(Beginning of RECORDS TO PROCESS)

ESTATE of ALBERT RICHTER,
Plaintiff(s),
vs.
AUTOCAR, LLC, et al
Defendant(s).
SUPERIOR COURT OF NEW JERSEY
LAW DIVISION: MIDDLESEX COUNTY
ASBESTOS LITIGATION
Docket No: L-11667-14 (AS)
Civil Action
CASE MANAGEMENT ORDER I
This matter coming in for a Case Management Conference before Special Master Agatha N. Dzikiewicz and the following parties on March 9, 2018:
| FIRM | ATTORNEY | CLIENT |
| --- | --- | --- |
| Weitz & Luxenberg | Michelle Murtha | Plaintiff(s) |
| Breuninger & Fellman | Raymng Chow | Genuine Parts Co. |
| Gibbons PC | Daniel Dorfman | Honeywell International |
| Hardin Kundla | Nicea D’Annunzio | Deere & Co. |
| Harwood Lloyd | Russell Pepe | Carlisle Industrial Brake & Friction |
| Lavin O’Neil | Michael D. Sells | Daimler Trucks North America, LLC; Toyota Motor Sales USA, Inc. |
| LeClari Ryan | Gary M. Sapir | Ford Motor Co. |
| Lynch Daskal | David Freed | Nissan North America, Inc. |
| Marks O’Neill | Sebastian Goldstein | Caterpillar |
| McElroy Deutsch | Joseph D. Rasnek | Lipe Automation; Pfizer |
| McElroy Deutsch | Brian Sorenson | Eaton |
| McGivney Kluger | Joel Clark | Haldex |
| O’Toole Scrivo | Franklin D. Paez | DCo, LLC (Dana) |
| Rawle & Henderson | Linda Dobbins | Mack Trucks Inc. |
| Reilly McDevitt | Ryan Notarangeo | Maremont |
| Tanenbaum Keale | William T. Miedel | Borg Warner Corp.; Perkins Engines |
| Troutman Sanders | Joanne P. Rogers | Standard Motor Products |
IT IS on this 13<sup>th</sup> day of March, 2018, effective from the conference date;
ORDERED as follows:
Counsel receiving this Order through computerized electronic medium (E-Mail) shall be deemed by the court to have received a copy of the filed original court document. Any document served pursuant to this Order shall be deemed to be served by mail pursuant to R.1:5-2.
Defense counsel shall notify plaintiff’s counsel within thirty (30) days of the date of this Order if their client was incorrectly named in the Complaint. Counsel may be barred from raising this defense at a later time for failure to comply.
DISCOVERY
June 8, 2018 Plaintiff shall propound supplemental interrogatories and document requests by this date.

(End of RECORDS TO PROCESS)
(Beginning of RECORDS TO PROCESS)

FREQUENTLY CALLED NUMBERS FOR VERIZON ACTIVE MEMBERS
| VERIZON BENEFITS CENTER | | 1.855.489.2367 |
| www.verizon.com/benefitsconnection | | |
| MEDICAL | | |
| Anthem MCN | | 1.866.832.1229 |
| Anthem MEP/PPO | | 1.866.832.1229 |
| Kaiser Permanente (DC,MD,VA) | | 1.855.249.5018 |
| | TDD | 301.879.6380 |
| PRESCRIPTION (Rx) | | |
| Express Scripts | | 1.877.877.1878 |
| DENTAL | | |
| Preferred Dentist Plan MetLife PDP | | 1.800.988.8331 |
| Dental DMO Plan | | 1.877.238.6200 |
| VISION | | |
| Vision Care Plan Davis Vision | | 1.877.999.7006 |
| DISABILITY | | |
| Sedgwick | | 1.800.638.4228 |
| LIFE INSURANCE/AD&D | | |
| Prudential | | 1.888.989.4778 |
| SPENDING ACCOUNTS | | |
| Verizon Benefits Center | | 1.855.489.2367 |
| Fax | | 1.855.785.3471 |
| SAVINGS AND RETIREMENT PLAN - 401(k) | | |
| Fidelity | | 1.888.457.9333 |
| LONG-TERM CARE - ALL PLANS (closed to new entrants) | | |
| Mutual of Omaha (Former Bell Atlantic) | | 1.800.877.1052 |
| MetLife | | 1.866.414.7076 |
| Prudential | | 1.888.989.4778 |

(End of RECORDS TO PROCESS)
(Beginning of RECORDS TO PROCESS)

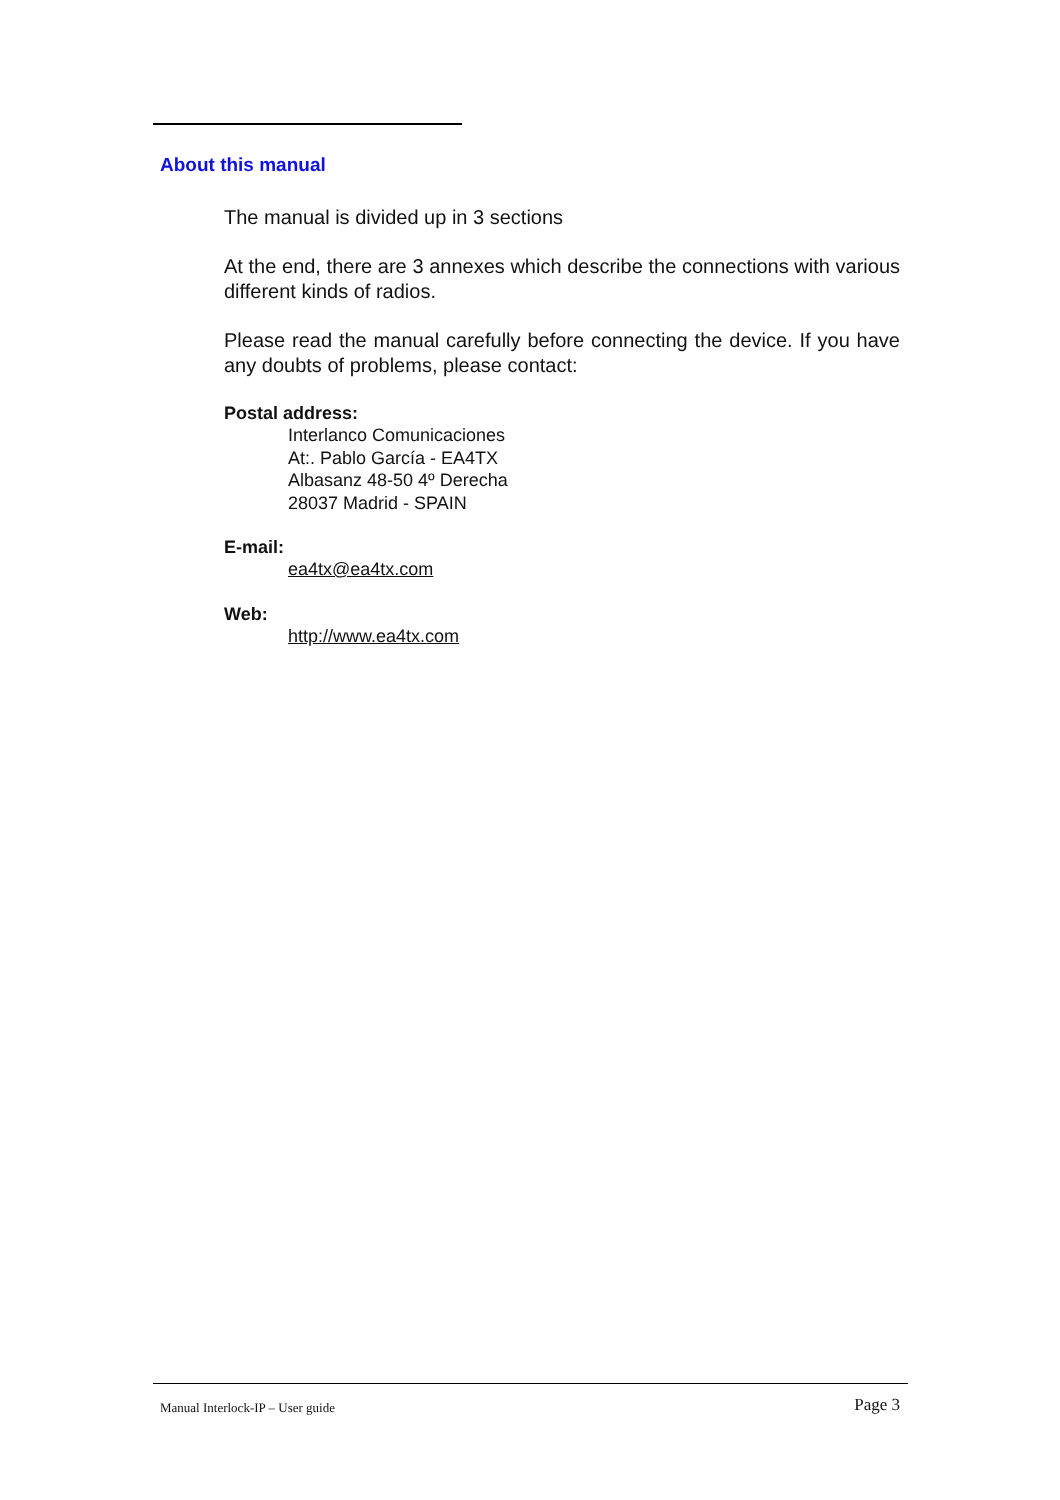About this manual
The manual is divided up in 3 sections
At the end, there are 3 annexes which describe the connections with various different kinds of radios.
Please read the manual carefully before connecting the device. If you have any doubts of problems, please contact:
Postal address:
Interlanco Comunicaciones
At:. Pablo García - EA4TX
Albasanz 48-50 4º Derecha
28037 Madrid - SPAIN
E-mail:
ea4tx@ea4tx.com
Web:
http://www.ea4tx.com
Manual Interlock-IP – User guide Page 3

(End of RECORDS TO PROCESS)

Keeping every character as it is, restate the lines above that run from the line with "Vision | | 1.877.999.7006 |" through the line with "Fax | | 1.855.785.3471 |", both included, and nothing else.

• _TASK RESULT_:
| Vision Care Plan Davis Vision | | 1.877.999.7006 |
| DISABILITY | | |
| Sedgwick | | 1.800.638.4228 |
| LIFE INSURANCE/AD&D | | |
| Prudential | | 1.888.989.4778 |
| SPENDING ACCOUNTS | | |
| Verizon Benefits Center | | 1.855.489.2367 |
| Fax | | 1.855.785.3471 |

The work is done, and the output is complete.